* _What to work on_: Please report how many lines in these records contain the string "Rendered", and give nothing besides the number.
============================================================
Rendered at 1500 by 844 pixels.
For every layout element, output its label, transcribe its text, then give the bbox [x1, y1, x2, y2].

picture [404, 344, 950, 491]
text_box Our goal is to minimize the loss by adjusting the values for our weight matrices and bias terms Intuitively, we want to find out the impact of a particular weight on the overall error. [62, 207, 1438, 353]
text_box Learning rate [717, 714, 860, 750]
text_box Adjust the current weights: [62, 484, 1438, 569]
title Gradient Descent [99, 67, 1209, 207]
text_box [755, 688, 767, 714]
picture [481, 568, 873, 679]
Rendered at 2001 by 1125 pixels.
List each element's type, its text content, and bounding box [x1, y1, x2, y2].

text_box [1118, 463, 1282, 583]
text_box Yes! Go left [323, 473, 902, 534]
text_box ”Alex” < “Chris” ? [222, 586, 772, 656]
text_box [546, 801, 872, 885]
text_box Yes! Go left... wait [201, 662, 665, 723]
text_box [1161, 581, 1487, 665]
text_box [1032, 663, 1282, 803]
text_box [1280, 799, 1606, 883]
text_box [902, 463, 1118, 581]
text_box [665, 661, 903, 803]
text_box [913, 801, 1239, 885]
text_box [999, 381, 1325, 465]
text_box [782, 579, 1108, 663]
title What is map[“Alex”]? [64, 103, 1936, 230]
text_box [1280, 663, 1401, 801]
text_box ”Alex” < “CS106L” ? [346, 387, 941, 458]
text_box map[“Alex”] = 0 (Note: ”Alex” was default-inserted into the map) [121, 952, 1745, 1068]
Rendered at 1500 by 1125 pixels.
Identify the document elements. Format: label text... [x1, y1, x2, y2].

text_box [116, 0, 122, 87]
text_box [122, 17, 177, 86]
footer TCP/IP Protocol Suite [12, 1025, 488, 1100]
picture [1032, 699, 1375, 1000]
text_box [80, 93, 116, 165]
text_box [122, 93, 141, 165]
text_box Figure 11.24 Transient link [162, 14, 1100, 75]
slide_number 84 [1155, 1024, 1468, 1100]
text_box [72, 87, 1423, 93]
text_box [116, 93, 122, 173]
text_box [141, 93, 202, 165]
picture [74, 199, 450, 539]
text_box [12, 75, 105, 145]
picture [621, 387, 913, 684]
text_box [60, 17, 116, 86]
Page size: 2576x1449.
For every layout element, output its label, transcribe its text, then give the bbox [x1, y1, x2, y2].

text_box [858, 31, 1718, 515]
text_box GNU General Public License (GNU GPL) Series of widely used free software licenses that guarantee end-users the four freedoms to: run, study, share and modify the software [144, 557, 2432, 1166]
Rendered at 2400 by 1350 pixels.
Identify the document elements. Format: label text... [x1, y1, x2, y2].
============================================================
* _Result_: 4